The attack coincided with the Easter holiday, potentially delaying detection and response. “Investigations are still ongoing, but it appears that a secondary feature (basically a side API) was compromised for approximately six hours,” Demeulemeester stated, adding that “our signed original files were not compromised.”
Enterprise implications and remediation
For organisations that deployed affected versions during the compromise window, the threat extends beyond immediate credential theft. STX RAT’s in-memory execution and MSBuild persistence mechanisms can survive reboots and evade signature-based detection, according to Cyderes forensic analysis. The malware employs anti-sandbox techniques including VM detection and delayed execution, complicating automated response.
- Verify installed versions against CPUID’s published SHA-256 hashes for legitimate releases
- Search for CRYPTBASE.dll in application directories (legitimate Windows component should only exist in System32)
- Monitor for MSBuild.exe network activity outside build environments
- Reset credentials for any browser profiles accessed on potentially compromised systems
- Review DNS query logs for DNS-over-HTTPS traffic to unexpected resolvers
CPUID has published known-good file hashes and advised users who downloaded software between April 9 and 10 to re-verify installations. The company fixed the compromised API within hours of detection, but the incident validates growing calls for hash verification workflows and out-of-band download confirmation—security measures rarely implemented in consumer software distribution.
What to watch
This marks the third high-profile open-source or freeware supply chain compromise in 2026, following the FileZilla campaign in March and earlier incidents affecting JavaScript package repositories. The pattern suggests attackers are systematically targeting trusted download infrastructure rather than attempting costlier build-system intrusions.
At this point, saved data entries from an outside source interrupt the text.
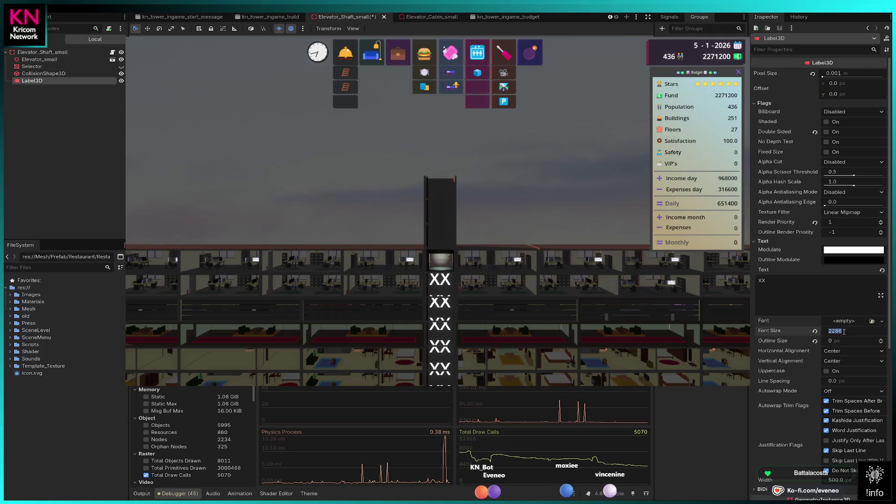
text(2)
key(Return)
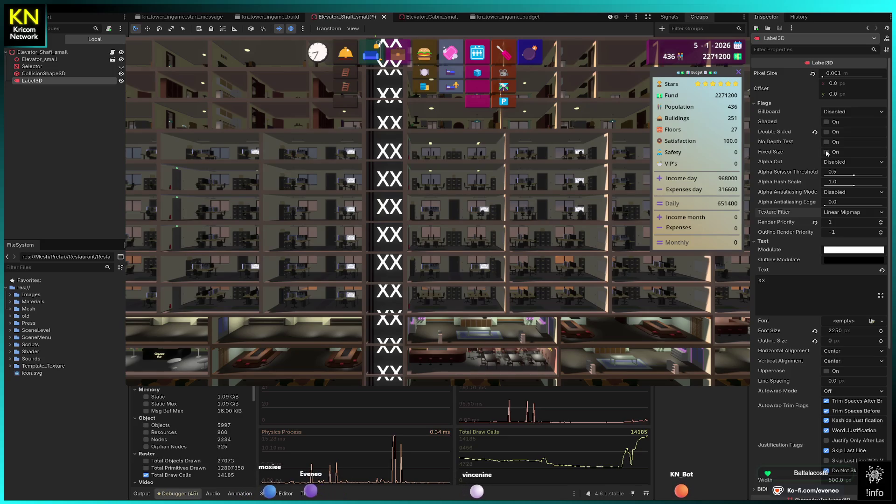
click(826, 122)
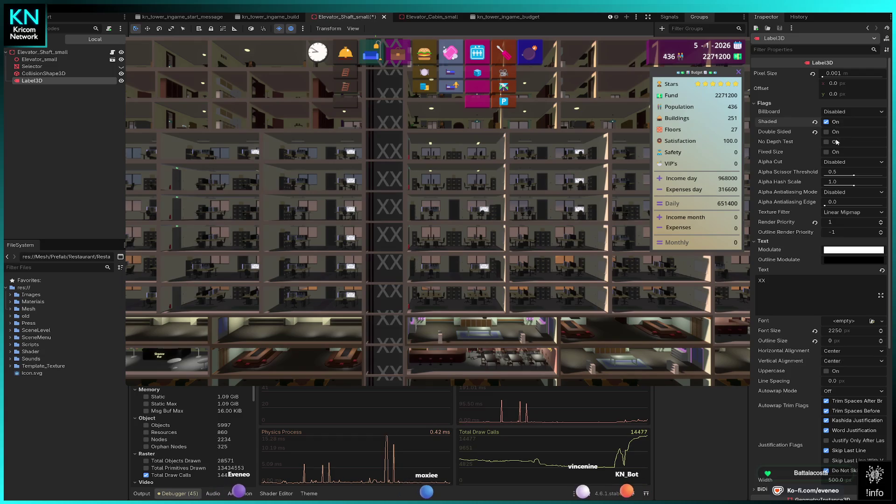
click(826, 133)
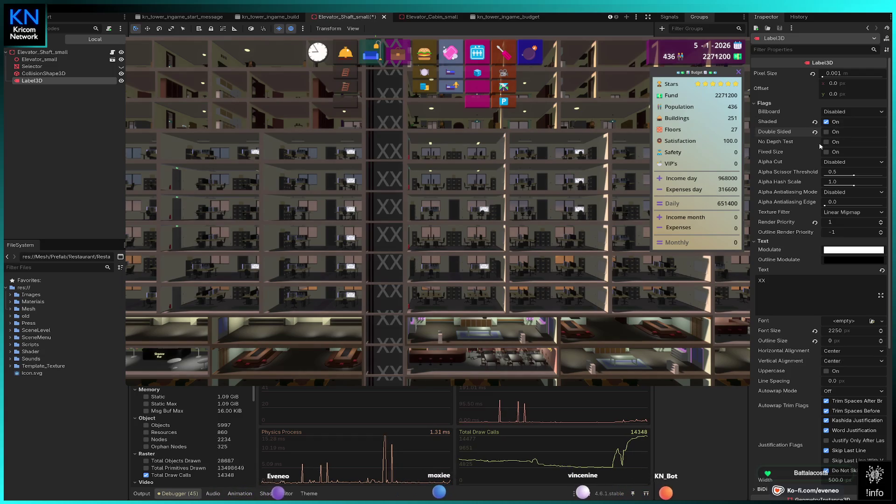
click(826, 132)
click(826, 142)
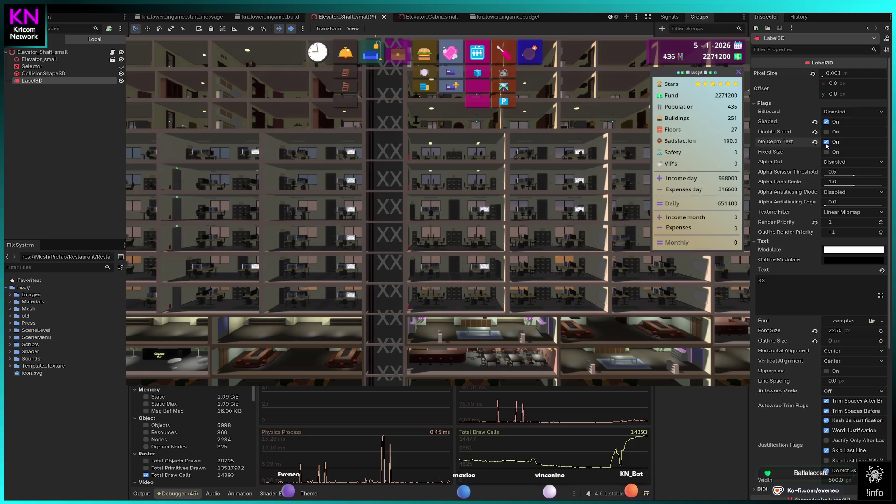
click(826, 142)
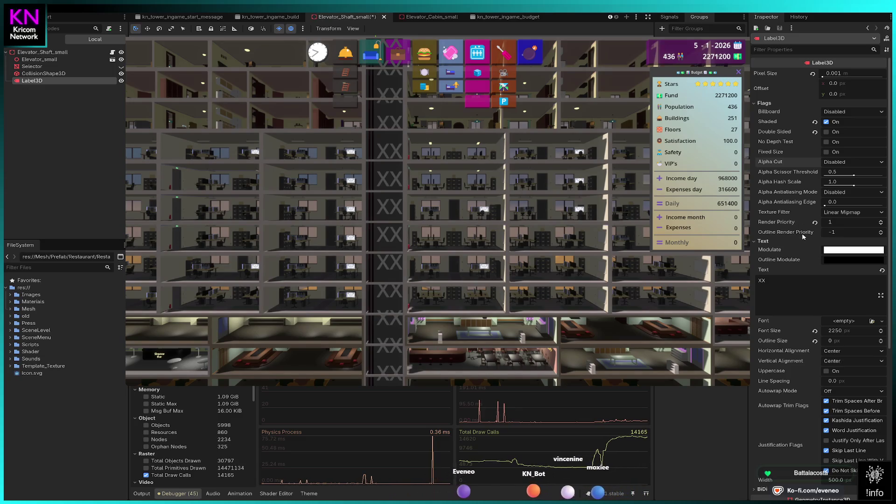
scroll(800, 230, down, 5)
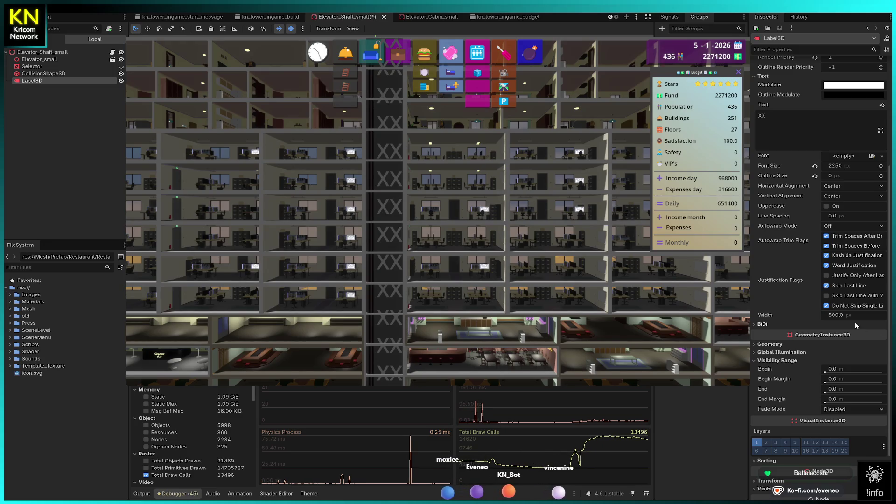
- Nudge the wrap width, thicken the outline to 127 px, and toggle Shaded off and back on
drag(835, 317, 833, 317)
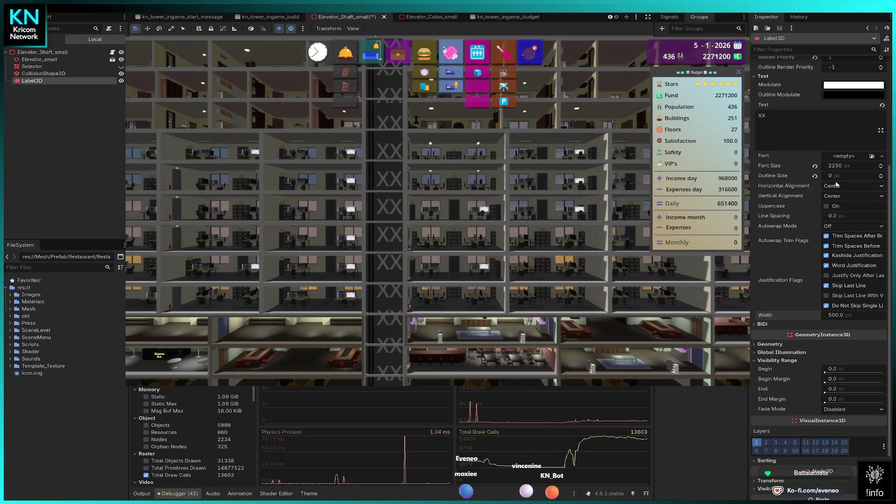
click(881, 175)
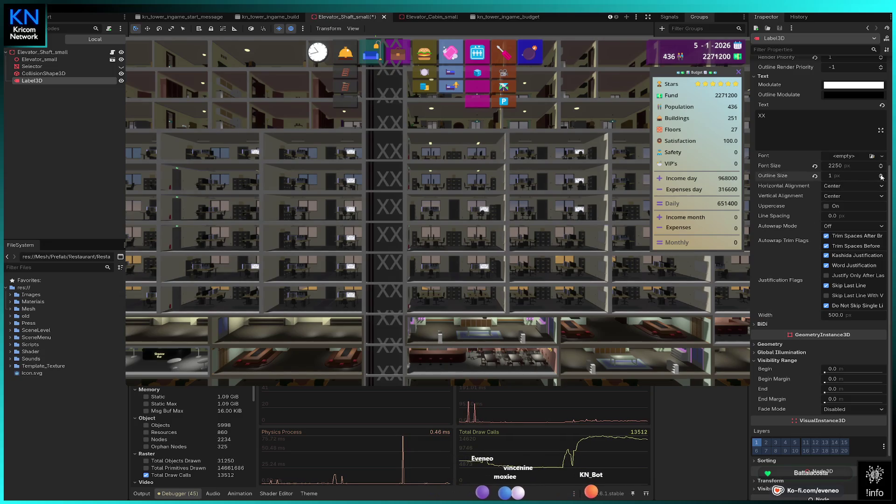
drag(840, 175, 859, 175)
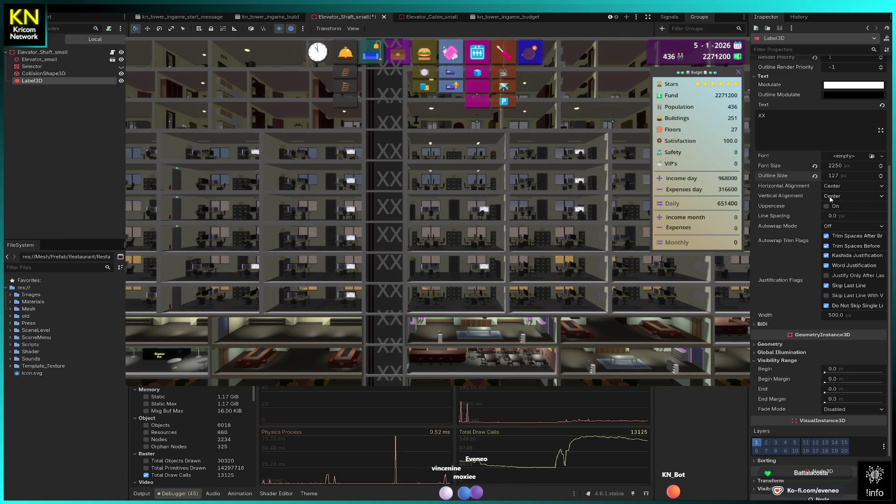
scroll(818, 212, up, 5)
click(826, 123)
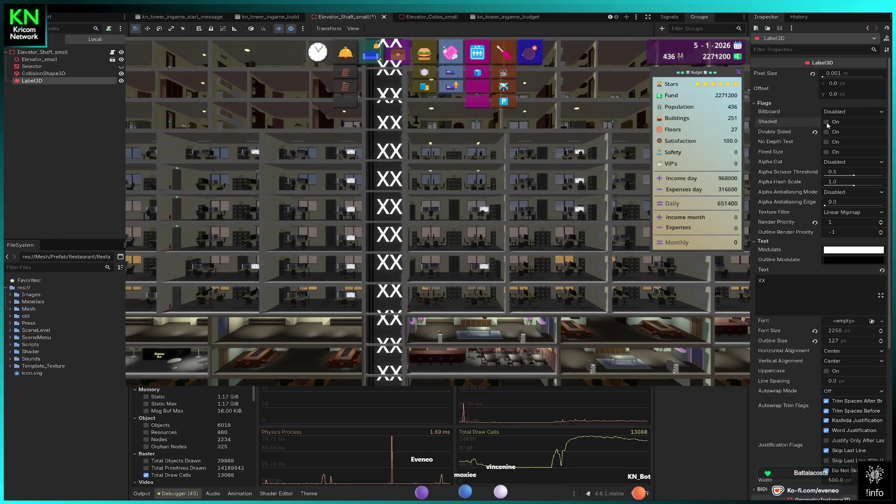
click(827, 122)
- Revert the Label3D outline size to its default 12 px
click(842, 344)
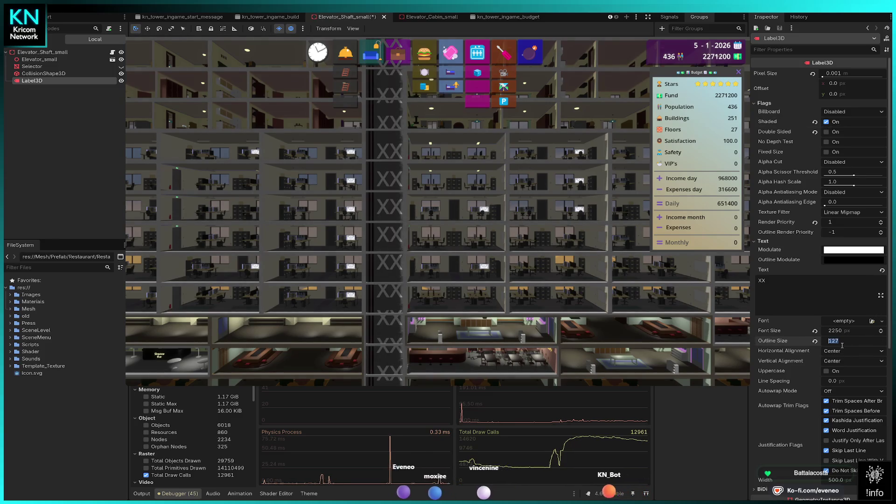
text(1)
key(Return)
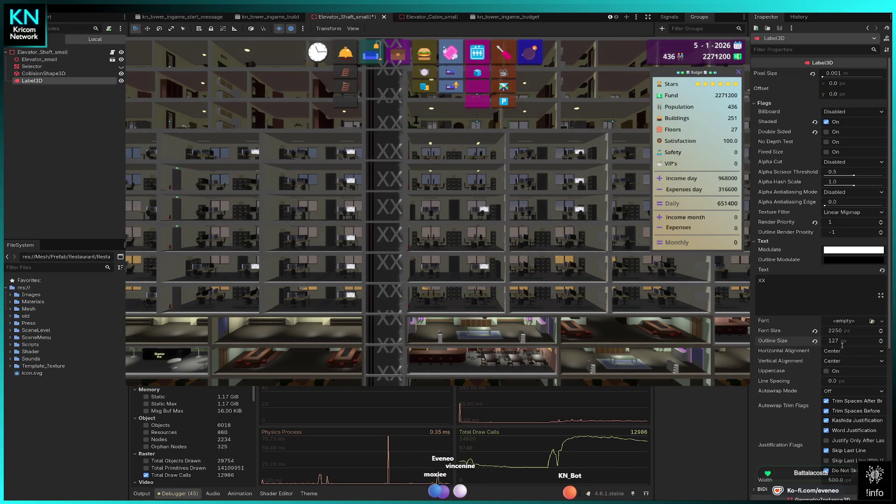
click(815, 342)
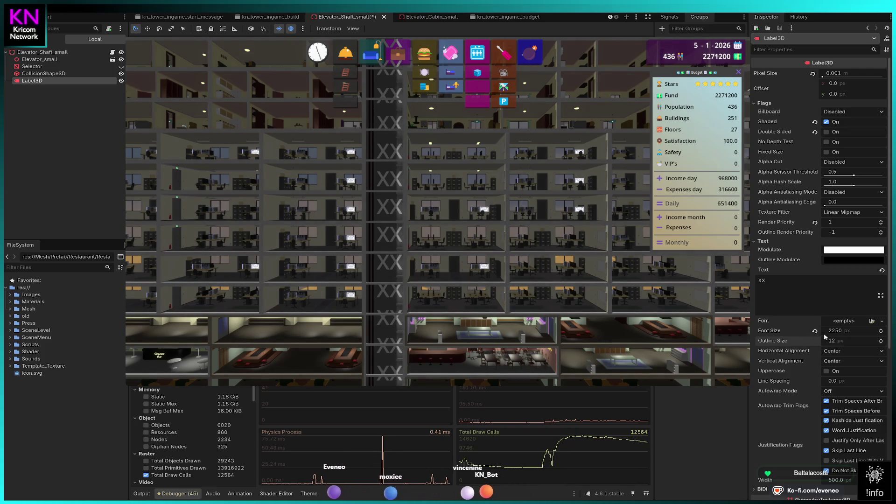
click(840, 73)
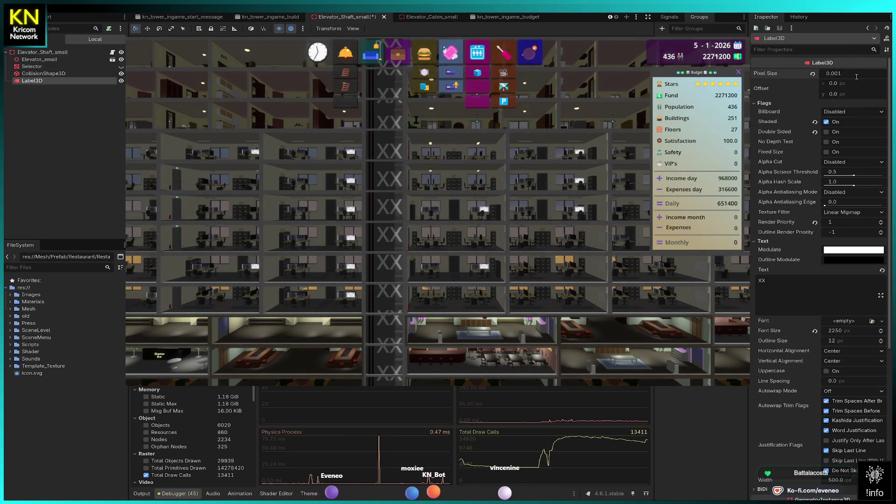
- Set Label3D pixel size 0.005 and font size 374, then save Elevator_Shaft_small
text(0.005)
key(Return)
drag(850, 332, 826, 332)
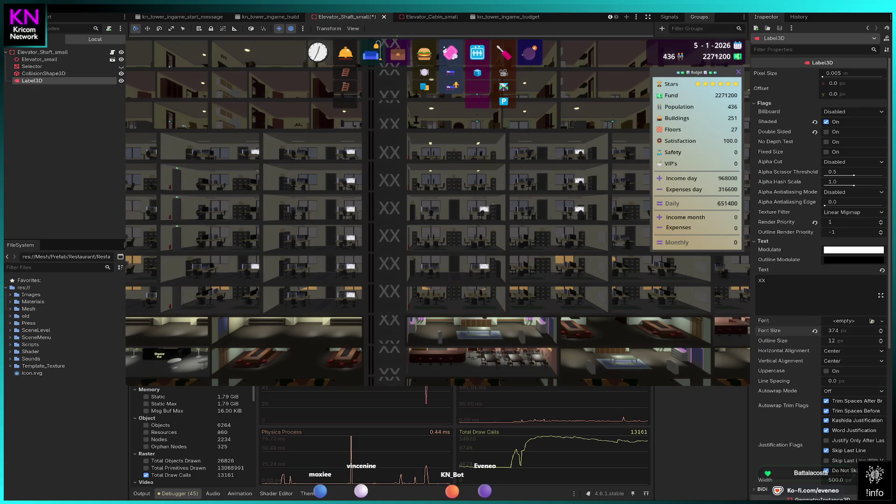
key(ctrl+s)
Expect accelerated adoption of Software Bill of Materials (SBOM) requirements and hash-verification mandates in enterprise procurement policies. The ease with which a six-hour API compromise infected 150+ users—despite code signing and reputation—demonstrates that current download security models are structurally inadequate. Organisations relying on third-party utilities for system administration now face a choice: implement zero-trust download verification or accept supply chain risk as operational overhead.
For CPUID, the incident will likely drive infrastructure hardening and API access controls. For the broader software ecosystem, it’s another data point in the case for treating every download as potentially hostile—even from domains that have been trusted for decades.